◆ DATA FOR ANALYSIS
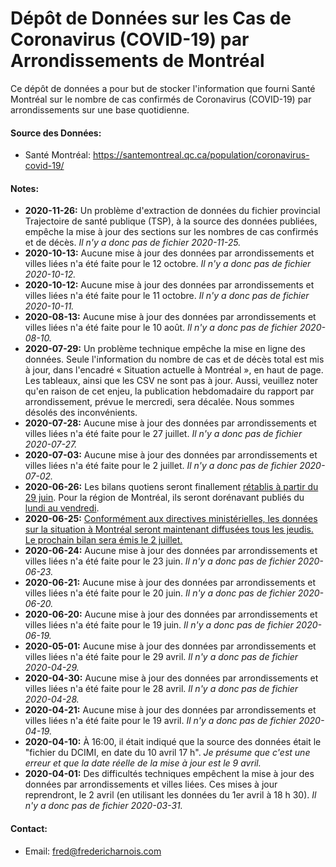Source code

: # Dépôt de Données sur les Cas de Coronavirus (COVID-19) par Arrondissements de Montréal
Ce dépôt de données a pour but de stocker l'information que fourni Santé Montréal sur le nombre de cas confirmés de Coronavirus (COVID-19) par arrondissements sur une base quotidienne.

#### Source des Données:
* Santé Montréal: https://santemontreal.qc.ca/population/coronavirus-covid-19/

#### Notes:

* **2020-11-26:** Un problème d'extraction de données du fichier provincial Trajectoire de santé publique (TSP), à la source des données publiées, empêche la mise à jour des sections sur les nombres de cas confirmés et de décès. *Il n'y a donc pas de fichier 2020-11-25.*
* **2020-10-13:** Aucune mise à jour des données par arrondissements et villes liées n'a été faite pour le 12 octobre. *Il n'y a donc pas de fichier 2020-10-12.*
* **2020-10-12:** Aucune mise à jour des données par arrondissements et villes liées n'a été faite pour le 11 octobre. *Il n'y a donc pas de fichier 2020-10-11.*
* **2020-08-13:** Aucune mise à jour des données par arrondissements et villes liées n'a été faite pour le 10 août. *Il n'y a donc pas de fichier 2020-08-10.*
* **2020-07-29:** Un problème technique empêche la mise en ligne des données. Seule l'information du nombre de cas et de décès total est mis à jour, dans l'encadré « Situation actuelle à Montréal », en haut de page. Les tableaux, ainsi que les CSV ne sont pas à jour. Aussi, veuillez noter qu'en raison de cet enjeu, la publication hebdomadaire du rapport par arrondissement, prévue le mercredi, sera décalée. Nous sommes désolés des inconvénients.
* **2020-07-28:** Aucune mise à jour des données par arrondissements et villes liées n'a été faite pour le 27 juillet. *Il n'y a donc pas de fichier 2020-07-27.*
* **2020-07-03:** Aucune mise à jour des données par arrondissements et villes liées n'a été faite pour le 2 juillet. *Il n'y a donc pas de fichier 2020-07-02.*
* **2020-06-26:** Les bilans quotiens seront finallement [rétablis à partir du 29 juin](https://twitter.com/cdube_sante/status/1276587292430393353). Pour la région de Montréal, ils seront dorénavant publiés du [lundi au vendredi](https://twitter.com/Santepub_Mtl/status/1276638808348426241).
* **2020-06-25:** [Conformément aux directives ministérielles, les données sur la situation à Montréal seront maintenant diffusées tous les jeudis. Le prochain bilan sera émis le 2 juillet.](https://twitter.com/Santepub_Mtl/status/1276251327585226752)
* **2020-06-24:** Aucune mise à jour des données par arrondissements et villes liées n'a été faite pour le 23 juin. *Il n'y a donc pas de fichier 2020-06-23.*
* **2020-06-21:** Aucune mise à jour des données par arrondissements et villes liées n'a été faite pour le 20 juin. *Il n'y a donc pas de fichier 2020-06-20.*
* **2020-06-20:** Aucune mise à jour des données par arrondissements et villes liées n'a été faite pour le 19 juin. *Il n'y a donc pas de fichier 2020-06-19.*
* **2020-05-01:** Aucune mise à jour des données par arrondissements et villes liées n'a été faite pour le 29 avril. *Il n'y a donc pas de fichier 2020-04-29.*
* **2020-04-30:** Aucune mise à jour des données par arrondissements et villes liées n'a été faite pour le 28 avril. *Il n'y a donc pas de fichier 2020-04-28.*
* **2020-04-21:** Aucune mise à jour des données par arrondissements et villes liées n'a été faite pour le 19 avril. *Il n'y a donc pas de fichier 2020-04-19.*
* **2020-04-10:** À 16:00, il était indiqué que la source des données était le "fichier du DCIMI, en date du 10 avril 17 h". *Je présume que c'est une erreur et que la date réelle de la mise à jour est le 9 avril.*
* **2020-04-01:** Des difficultés techniques empêchent la mise à jour des données par arrondissements et villes liées. Ces mises à jour reprendront, le 2 avril (en utilisant les données du 1er avril à 18 h 30). *Il n'y a donc pas de fichier 2020-03-31.*

#### Contact:
* Email: fred@fredericharnois.com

◆ AIM OF THE TASK
All lines above that include the word "twitter" should be located and copied.

◆ ANSWER SPACE
* **2020-06-26:** Les bilans quotiens seront finallement [rétablis à partir du 29 juin](https://twitter.com/cdube_sante/status/1276587292430393353). Pour la région de Montréal, ils seront dorénavant publiés du [lundi au vendredi](https://twitter.com/Santepub_Mtl/status/1276638808348426241).
* **2020-06-25:** [Conformément aux directives ministérielles, les données sur la situation à Montréal seront maintenant diffusées tous les jeudis. Le prochain bilan sera émis le 2 juillet.](https://twitter.com/Santepub_Mtl/status/1276251327585226752)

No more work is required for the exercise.